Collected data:

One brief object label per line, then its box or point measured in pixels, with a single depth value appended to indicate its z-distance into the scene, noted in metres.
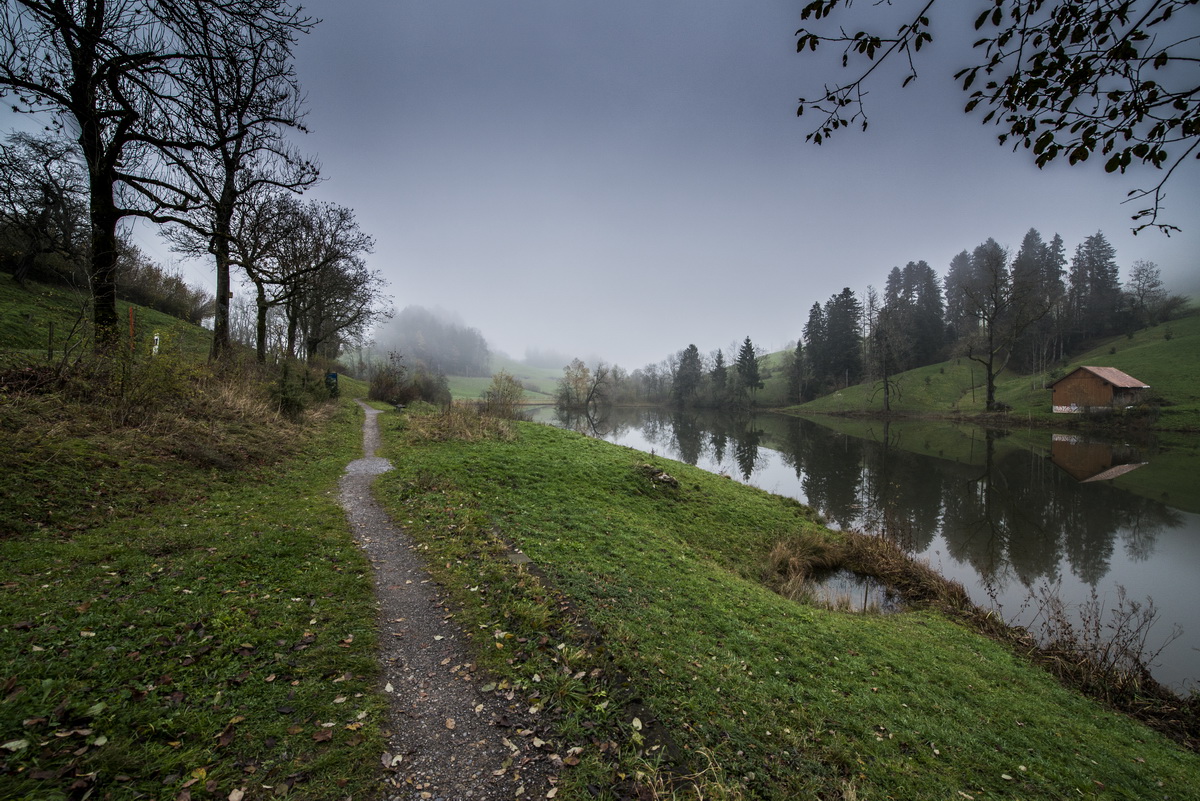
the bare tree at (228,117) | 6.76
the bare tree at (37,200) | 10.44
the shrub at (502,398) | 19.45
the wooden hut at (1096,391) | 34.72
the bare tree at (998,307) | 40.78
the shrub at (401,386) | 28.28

__Problem details__:
Only the text of the records is to be reproduced exactly; skip the pictures.

__Response to this task__:
One brief object label per line, then its box or point measured in pixels, with a single depth value appended to indicate its z-distance into the scene, noted in metres.
the bare tree at (228,117) | 6.76
the bare tree at (37,200) | 10.44
the shrub at (502,398) | 19.45
the wooden hut at (1096,391) | 34.72
the bare tree at (998,307) | 40.78
the shrub at (401,386) | 28.28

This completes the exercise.